AR Artes Mundi is the largest cash art prize in the UK, offering £40,000 to the winner. Should you win, how do you plan on using the prize money? Do you have a particular project that you would like to use it to realise?

Mounira Al Solh, I strongly believe in our right to be frivolous, 2012– (installation view, National Museum Cardiff). Photo: Polly Thomas. Courtesy the artist

MAS In relation to having been to Cardiff, and because I worked here with local communities, I would like to support the associations who worked with me. I observe the trust they manage to create between people and provide the vital support that you might not even have been able to find back home. The trust is facilitated by a purpose: singing, in a choir, or painting together, working on embroidery projects, food events, workshops etc…

I would love to continue with I Strongly Believe In Our Right to be Frivolous and create performances and perhaps a web- or digital page related to that work (or other things).

And I would love to create another tent, but for using outside: to have such collaborative and significant works, in which stitching and embroidery, stories and fabrics bring people together. Being outside also can open up meetings cantered around creating things outdoors, engaging with nature, or a square…

And I would like to continue make NOA Magazine (issue 5), which will be about places that no longer exist, places related to art, in Lebanon, and in surrounding countries, because of precariousness or other reasons. My NOA (Not Only Arabic) Magazine editors-collaborators will be Lyn Ajan, Virgine Bobin and Salma el Moushtari from Qalqalah collective.

I have also been co-running a space called Modka Beireot recently, with friends and family and colleagues, in the Netherlands and in Beirut. I would like to be able to invite some artists to show their works as part of the Modka Beireot project, or create collaborative ways to connect people together, and performances shown to the public in various towns, whereby it can be shared with marginalised people, and others.

AR This is the tenth edition of Artes Mundi. What role do you think such prizes play within a more general arts ecosystem?

MAS A prize is tricky, it might, whether it’s intended or not, create a competitive atmosphere amongst the artists, we are already winners by being able to come and work here, yet someone has to win.
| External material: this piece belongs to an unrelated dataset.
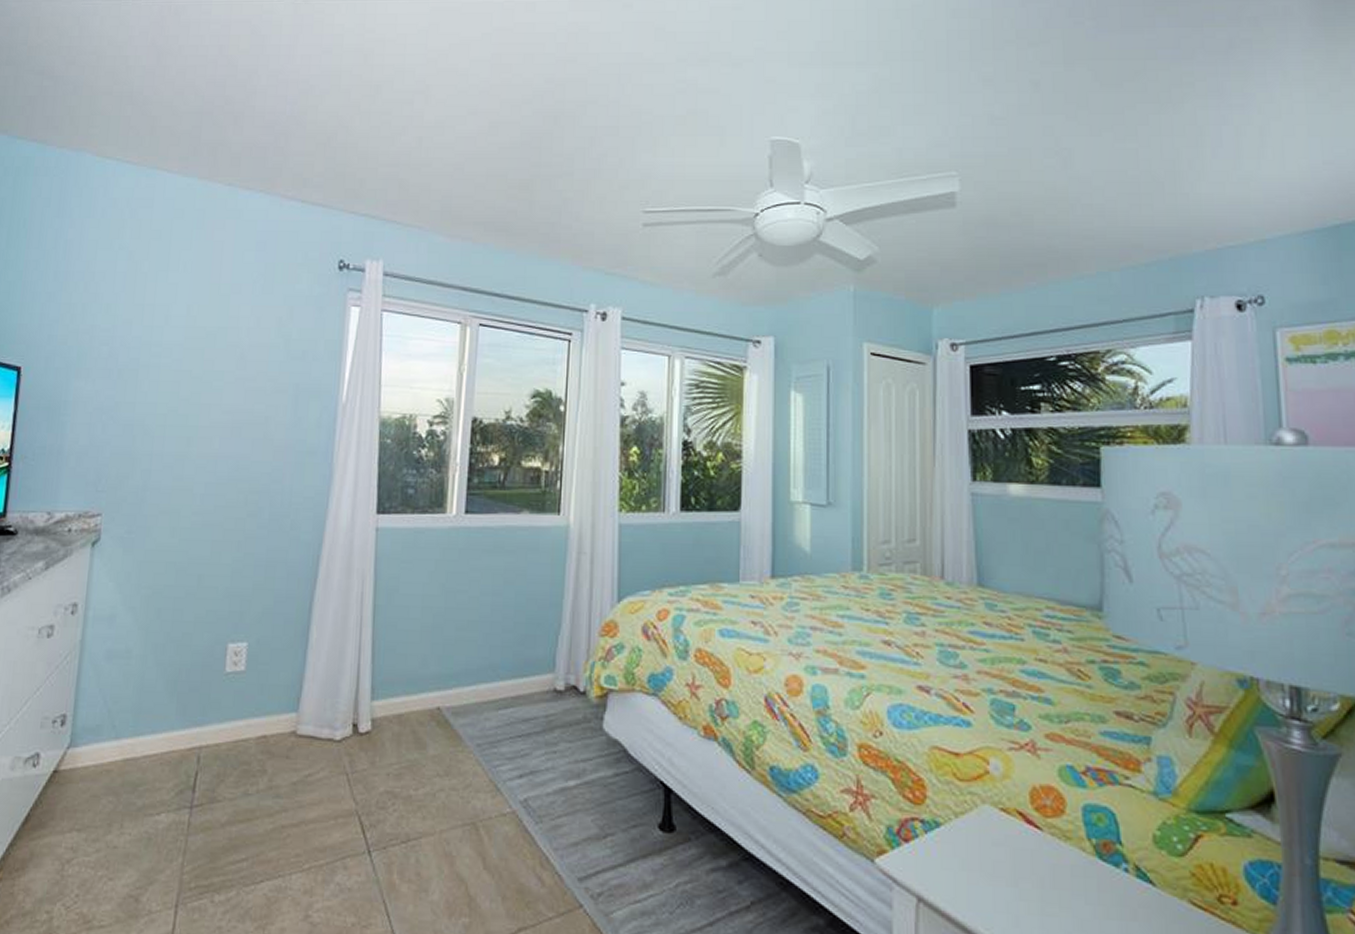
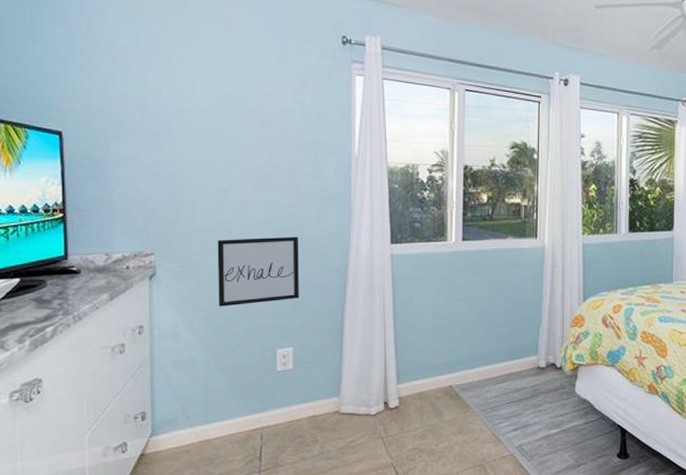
wall art: none [166,499,268,585] -> present [217,236,299,307]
As an artist, we do need platforms to host our works, we do need budgets to create our works, we do need visibility. On the other hand, we do need to survive sickness and support our families most importantly. If artists can’t survive or show their work for a long time, after a while they might quit, or start disbelieving in their work.
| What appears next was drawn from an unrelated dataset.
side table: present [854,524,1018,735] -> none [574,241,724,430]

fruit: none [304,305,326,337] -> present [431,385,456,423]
As artists, we also need to open dialogues with other artists colleagues; we are a diverse group, the mix is really heart-warming. And it’s interesting for us to mix with audiences from here at Wales. Artes Mundi opens this chance – it’s not located in London, we do not always need to be in the so-called recognised ‘centre’.

The National Museum of Wales, where my work is being hosted, is a vibrant place, with many families visiting, and all sorts of people. It also has a fossil piece from Lebanon, I realised. Here everyone comes to see the dinosaurs and other fascinating creatures – children, grandparents, mothers and students. These people are not usually the public for ‘contemporary art museums’ so it is great we share spaces, our art with the dinosaurs, all seen by children and their grandparents, and people from all sorts of backgrounds come here.

We hope these people would also come to see our works and make their own connections between our contexts and what they see at the National Museum: archives and archaeology that belong not only to the history of the UK but also the whole ecosystem and planet, and which is being well preserved and shown in the galleries around and under our floors, for the lucky ones to visit them.

For Artes Mundi 10, Mounira Al Solh will present works at at the National Museum Cardiff through 25 February.